* **Exercise material**
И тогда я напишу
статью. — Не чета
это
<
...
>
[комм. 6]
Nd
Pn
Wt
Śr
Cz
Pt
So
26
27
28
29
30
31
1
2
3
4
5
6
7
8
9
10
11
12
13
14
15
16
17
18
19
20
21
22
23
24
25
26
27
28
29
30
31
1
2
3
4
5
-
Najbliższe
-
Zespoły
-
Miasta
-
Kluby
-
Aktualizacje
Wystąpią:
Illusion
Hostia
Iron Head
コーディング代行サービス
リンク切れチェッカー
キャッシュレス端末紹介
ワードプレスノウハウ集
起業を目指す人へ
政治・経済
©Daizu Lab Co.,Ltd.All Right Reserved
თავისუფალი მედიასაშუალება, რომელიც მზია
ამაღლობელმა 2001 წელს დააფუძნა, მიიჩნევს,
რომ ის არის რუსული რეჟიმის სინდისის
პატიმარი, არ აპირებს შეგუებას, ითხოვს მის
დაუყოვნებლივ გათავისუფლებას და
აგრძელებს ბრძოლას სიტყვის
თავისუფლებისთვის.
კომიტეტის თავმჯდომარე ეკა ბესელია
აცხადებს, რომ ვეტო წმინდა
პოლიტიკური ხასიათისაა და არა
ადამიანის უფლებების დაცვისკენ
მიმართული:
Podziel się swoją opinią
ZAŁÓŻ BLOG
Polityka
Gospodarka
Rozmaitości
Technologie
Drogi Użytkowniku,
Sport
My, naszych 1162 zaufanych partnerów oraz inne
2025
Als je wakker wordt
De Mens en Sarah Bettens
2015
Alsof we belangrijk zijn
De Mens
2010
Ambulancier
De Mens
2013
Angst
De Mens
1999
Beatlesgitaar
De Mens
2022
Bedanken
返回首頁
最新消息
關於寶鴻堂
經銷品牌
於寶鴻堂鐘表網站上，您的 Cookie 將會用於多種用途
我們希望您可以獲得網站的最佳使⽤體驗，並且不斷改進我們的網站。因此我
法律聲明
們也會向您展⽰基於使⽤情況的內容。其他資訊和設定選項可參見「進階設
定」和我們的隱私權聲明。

* **Goal of the exercise**
Please pull out everything from the start of the entries down to the line that contains "აცხადებს, რომ ვეტო წმინდა", including that line, and reproduce it line for line without any change.

* **Response box**
И тогда я напишу
статью. — Не чета
это
<
...
>
[комм. 6]
Nd
Pn
Wt
Śr
Cz
Pt
So
26
27
28
29
30
31
1
2
3
4
5
6
7
8
9
10
11
12
13
14
15
16
17
18
19
20
21
22
23
24
25
26
27
28
29
30
31
1
2
3
4
5
-
Najbliższe
-
Zespoły
-
Miasta
-
Kluby
-
Aktualizacje
Wystąpią:
Illusion
Hostia
Iron Head
コーディング代行サービス
リンク切れチェッカー
キャッシュレス端末紹介
ワードプレスノウハウ集
起業を目指す人へ
政治・経済
©Daizu Lab Co.,Ltd.All Right Reserved
თავისუფალი მედიასაშუალება, რომელიც მზია
ამაღლობელმა 2001 წელს დააფუძნა, მიიჩნევს,
რომ ის არის რუსული რეჟიმის სინდისის
პატიმარი, არ აპირებს შეგუებას, ითხოვს მის
დაუყოვნებლივ გათავისუფლებას და
აგრძელებს ბრძოლას სიტყვის
თავისუფლებისთვის.
კომიტეტის თავმჯდომარე ეკა ბესელია
აცხადებს, რომ ვეტო წმინდა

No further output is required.